We, the Green Party of Connecticut, believe in every person’s right to body autonomy, including children, youth and adults. We believe that decisions on comprehensive sexual and reproductive health - of which abortion is a part - are best made in consultation with the licensed medical professional of a person's choice.  Overturning Roe v. Wade would undermine the right to individual liberty and family and medical privacy that the Supreme Court has long held are implied in the Bill of Rights and would permit  further restrictions on reproductive services that would threaten the health and welfare of more than 73 million people of reproductive age across the country. According to Planned Parenthood, limiting access to safe abortion disproportionately affects the rural poor, migrants and non- White enthic groups -  specifically, 5.7 million Latino/Hispanic women, 5.3 million Black women, 1.1 million Asian American women and approximately 340,000 First Nation/American women, respectively. As has been found by Advancing New Studies in Reproductive Health's Turnaway Study, the socioeconomic impacts of being denied an abortion lead to financial hardship that may last four or more years.

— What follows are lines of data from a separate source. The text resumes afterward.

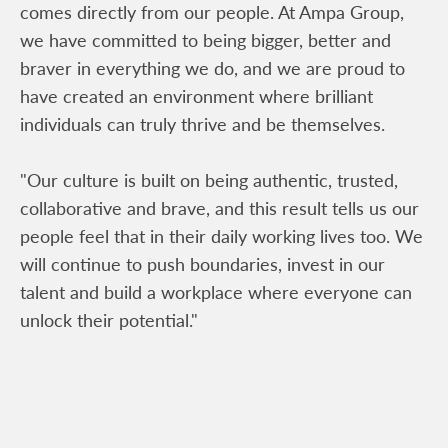
comes directly from our people. At Ampa Group,
we have committed to being bigger, better and
braver in everything we do, and we are proud to
have created an environment where brilliant
individuals can truly thrive and be themselves.
"Our culture is built on being authentic, trusted,
collaborative and brave, and this result tells us our
people feel that in their daily working lives too. We
will continue to push boundaries, invest in our
talent and build a workplace where everyone can
unlock their potential."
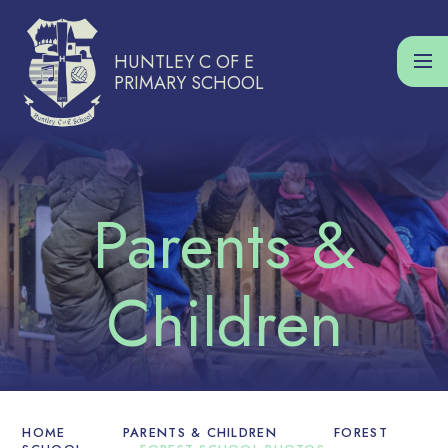
Skip to content ↓
HUNTLEY C OF E
PRIMARY SCHOOL
HOME
PARENTS & CHILDREN
FOREST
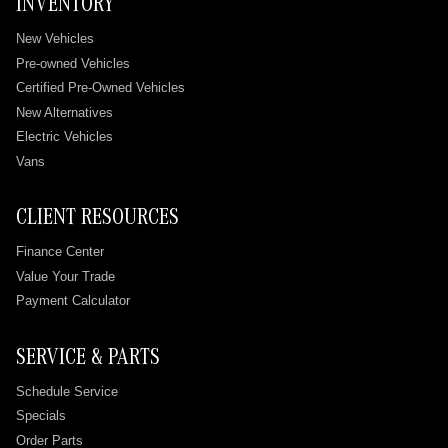
INVENTORY
New Vehicles
Pre-owned Vehicles
Certified Pre-Owned Vehicles
New Alternatives
Electric Vehicles
Vans
CLIENT RESOURCES
Finance Center
Value Your Trade
Payment Calculator
SERVICE & PARTS
Schedule Service
Specials
Order Parts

Criminizing abortion will not end abortion, but will lead to unsafe, unregulated efforts to terminate pregnancies in working class and poor communities across the United States. We believe that legal protection for the full range of reproductive choices, the repeal of the Hyde Amendment, and securing universal health care including comprehensive reproductive health care for persons across the gender spectrum would solidify a more equitable approach to dismantling systemic health inequities from the ground up.

 

Tweed Airport Expansion is bad for people and the environment and must be stopped

The recent expansion of Tweed Airport, near New Haven, reflects on a small scale the planning mistakes that are driving the destruction of our environment globally. It is no surprise when private developers ignore the environment in favor of short-term profits, but it is shameful when politicians support development that unnecessarily contributes to rapid climate change, is harmful to wetlands and biological diversity, and endangers the health and well-being of the people who live near it.

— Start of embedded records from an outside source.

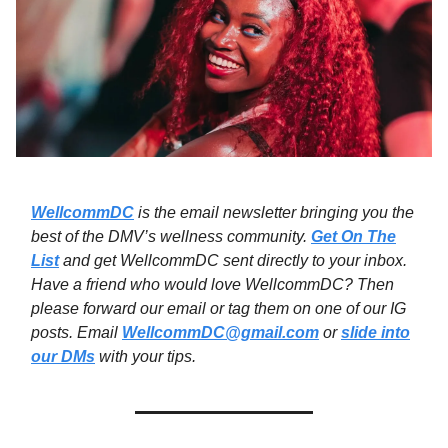
WellcommDC
is the email newsletter bringing you the
best of the DMV’s wellness community.
Get On The
List
and get WellcommDC sent directly to your inbox.
Have a friend who would love WellcommDC? Then
please forward our email or tag them on one of our IG
posts. Email
WellcommDC@gmail.com
or
slide into
our DMs
with your tips.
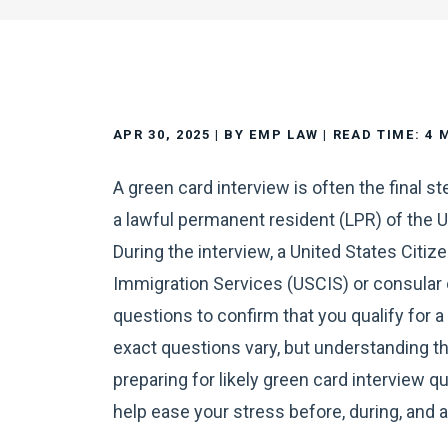
APR 30, 2025
| BY EMP LAW
|
READ TIME:
4
A green card interview is often the final s
a lawful permanent resident (LPR) of the U
During the interview, a United States Citiz
Immigration Services (USCIS) or consular 
questions to confirm that you qualify for a
exact questions vary, but understanding t
preparing for likely green card interview q
help ease your stress before, during, and a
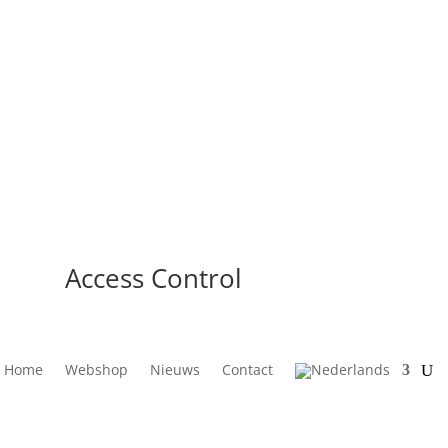
Access Control
Home
Webshop
Nieuws
Contact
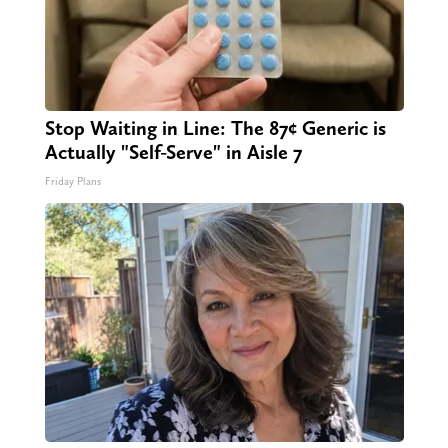
Stop Waiting in Line: The 87¢ Generic is
Actually "Self-Serve" in Aisle 7
Friday Plans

In 2019, Sean Scanlon, a Democratic state representative from one of the districts adjoining Tweed, was appointed as the airport’s Executive Director. Scanlon negotiated a $100 million dollar expansion deal giving a Goldman-Sachs affiliated company management control of the airport for the next forty years. Expansion began in 2021, including lengthening runways, building a new terminal, and bringing in a new carrier. As a result, the estimate for total passengers in 2022 is three times greater than it has been in past years.

The airport expansion unnecessarily duplicates existing air traffic resources. Metro North cheaply and easily transports travelers to two major international airports in New York City, while Bradley International Airport in Windsor Locks moves between 2.5 and 3.5 million passengers a year. At a time when the development and expansion of real mass transit should be a high priority, Connecticut politicians got on board with a project that proposes to make significant profits for a few but harms the environment and the people.

The communities affected by the Tweed Airport expansion are loud and clear in their opposition. They know that jet fuel plays a substantial role in rapid climate change, the extended runways and increased traffic are harmful to the surrounding wetlands and wildlife, and the increased number of flights expose neighborhoods closest to the airport to loud jet noise and noxious jet fuel odor at all hours of the day and night.

The Tweed Airport expansion is bad for people and the environment and must be stopped. If elected Governor, I would immediately instruct Connecticut’s Department of Environmental Protection to scrutinize Tweed’s impact on wetlands, wildlife, and people; take prompt action for all violations of environmental standards; and impose any available penalties. I would also begin legal steps to oversee the down-sizing of Tweed Airport. That would include, if necessary, declaring an environmental emergency under the Connecticut Constitution and issuing executive orders to restrict the number and type of jet flights coming in and out of Tweed Airport.